Para pengacara karyawan Chevron yang dipimpin Maqdir Ismail, mendapat kesempatan membacakan eksepsi (pembelaan, red) hari itu juga. Para pengacara karyawan Chevron langsung  menyatakan, surat dakwaan Jaksa Penuntut Umum batal demi hukum, dengan beberapa pertimbangan.

Pertama, terdakwa Endah Rumbiyanti dalam surat dakwaannya didakwa bersama-sama dengan Widodo dan Kukuh. Tetapi dalam surat Dakwaan Kukuh, dia didakwa bersama-sama dengan Endah, Herland bin Ompo, dan Ricksy Prematury. Sedangkan dalam surat dakwaan Widodo, dia didakwa bersama-sama Endah, Herland, dan Ricksy.

Kedua, terdakwa didakwa bersama-sama. Tetapi penyebutan kerugian negara dalam masing-masing dakwaan jumlahnya berbeda. Demikian pula uraian perbuatan dalam surat dakwaan dan pasal yang digunakan untuk menjerat ketiganya, juga berbeda.

“Digunakan pasal untuk menyita harta, tetapi tidak ada uraian fakta bahwa terdakwa mempunyai barang yang digunakan untuk atau yang diperoleh dari perbuatan pidana yang didakwakan,” kata tim pengacara karyawan Chevron.

Lebih buruk lagi, kata penasehat hukum terdakwa, penggunaan keterangan ahli Edison Efendi bukan hanya tidak patut, tetapi dia dapat diduga mempunyai konflik kepentingan dengan kegiatan bioremediasi yang dilakukan oleh PT. Chevron Pacific Indonesia.

━━━━

KETENTUAN LATIHAN. Ubah paragraf dalam kutipan pilihan di atas yang diawali "Pertama, terdakwa Endah Rumbiyanti" menjadi daftar singkat tanpa menghilangkan fakta utamanya.

BAHAN YANG DIBERIKAN.
━━━━

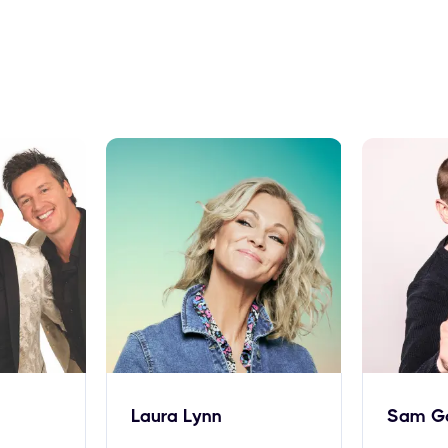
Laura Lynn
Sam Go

━━━━

JAWABAN TUGAS.
- Surat dakwaan Endah Rumbiyanti: didakwa bersama-sama dengan Widodo dan Kukuh.
- Surat dakwaan Kukuh: didakwa bersama-sama dengan Endah, Herland bin Ompo, dan Ricksy Prematury.
- Surat dakwaan Widodo: didakwa bersama-sama dengan Endah, Herland, dan Ricksy.